Senior Information Security Engineer

Senior Information Security Engineer

Overview

We are seeking a highly motivated Senior Information Security Engineer to support and strengthen our organization's security and compliance posture. The ideal candidate will have hands-on experience with ISO/IEC 27001, security operations, vulnerability management, risk assessments, and incident response, along with the ability to work cross-functionally with technical and business stakeholders.

Key Responsibilities

• Maintain and continuously improve the Information Security Management System (ISMS) in accordance with ISO/IEC 27001.
• Develop, review, and maintain security policies, procedures, standards, and supporting documentation.
• Coordinate internal, external, and surveillance audits, including corrective action tracking and closure.
• Conduct risk assessments and support risk treatment planning activities.
• Perform vendor and third-party security assessments.
• Coordinate and deliver security awareness and training initiatives across the organization.
• Manage vulnerability assessment and remediation activities, working closely with development and infrastructure teams to track and resolve findings.
• Support periodic access reviews, asset management reviews, and compliance activities.
• Monitor and investigate security events generated from SIEM, EDR/XDR, and other security solutions.
• Support incident response activities and coordinate with relevant stakeholders during security incidents.
• Assist in maintaining security controls across cloud and on-premises environments.
• Generate security metrics, reports, dashboards, and management updates.
• Collaborate with IT, DevOps, Engineering, HR, and business teams to ensure compliance with security requirements and best practices.

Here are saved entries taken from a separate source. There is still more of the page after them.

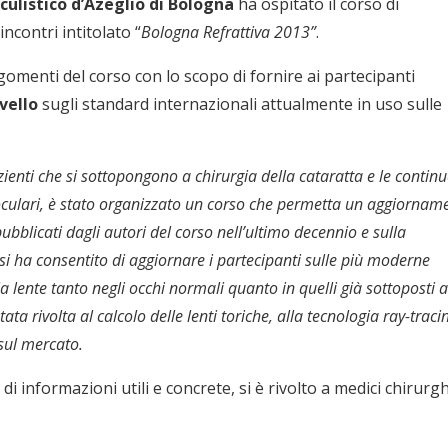
culistico d’Azeglio di Bologna
ha ospitato il corso di
incontri intitolato “
Bologna Refrattiva 2013”
.
rgomenti del corso con lo scopo di fornire ai partecipanti
ivello
sugli standard internazionali attualmente in uso sulle
ienti che si sottopongono a chirurgia della cataratta e le contin
raoculari, è stato organizzato un corso che permetta un aggiornam
bblicati dagli autori del corso nell’ultimo decennio e sulla
 si ha consentito di aggiornare i partecipanti sulle più moderne
la lente tanto negli occhi normali quanto in quelli già sottoposti 
tata rivolta al calcolo delle lenti toriche, alla tecnologia ray-traci
 sul mercato.
o di informazioni utili e concrete, si è rivolto a medici chirurgh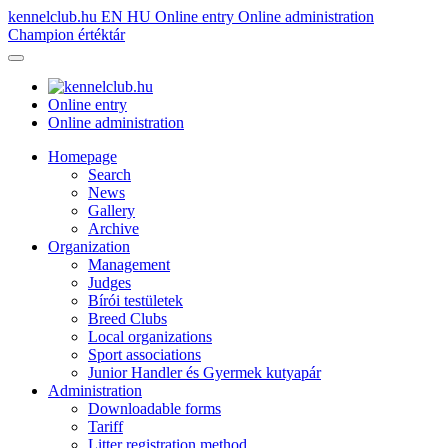
kennelclub.hu
EN
HU
Online entry
Online administration
Champion értéktár
Online entry
Online administration
Homepage
Search
News
Gallery
Archive
Organization
Management
Judges
Bírói testületek
Breed Clubs
Local organizations
Sport associations
Junior Handler és Gyermek kutyapár
Administration
Downloadable forms
Tariff
Litter registration method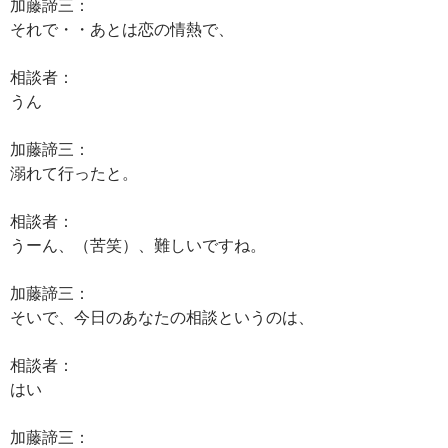
加藤諦三：
それで・・あとは恋の情熱で、
相談者：
うん
加藤諦三：
溺れて行ったと。
相談者：
うーん、（苦笑）、難しいですね。
加藤諦三：
そいで、今日のあなたの相談というのは、
相談者：
はい
加藤諦三：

Qualifications, Skills & Experience

• Bachelor's degree in Computer Science, Information Security, Cybersecurity, or a related field.
• 5 years of experience in Information Security, Cybersecurity, Governance, Risk & Compliance (GRC), or Security Operations.
• Demonstrated hands-on experience with ISO/IEC 27001 implementation, maintenance, and audit activities.
• Strong understanding of information security governance, risk management, and compliance principles.
• Experience developing and maintaining security policies, procedures, standards, and documentation.
• Experience with SIEM platforms such as Wazuh or similar solutions.
• Experience with vulnerability management tools such as Nessus, OpenVAS, or equivalent.
• Familiarity with EDR/XDR solutions such as SentinelOne or similar technologies.
• Experience coordinating security assessments, VAPT activities, and remediation tracking.
• Familiarity with identity and access management, endpoint security, and security monitoring controls.
• Knowledge of industry frameworks and standards such as ISO/IEC 27002, NIST CSF, CIS Controls, and OWASP.
• Excellent communication, documentation, and stakeholder management skills.
• Ability to independently manage security initiatives and collaborate across departments.

Preferred Certifications

• ISO/IEC 27001 Lead Implementer
• ISO/IEC 27001 Lead Auditor
• CISM
• CISSP
• CEH
• Other relevant cybersecurity certifications

A Culture of Belonging

At our core, we value diversity and inclusion. As an equal opportunity employer, we are dedicated to creating a workplace where every voice is heard, every person is respected, and everyone has the opportunity to succeed.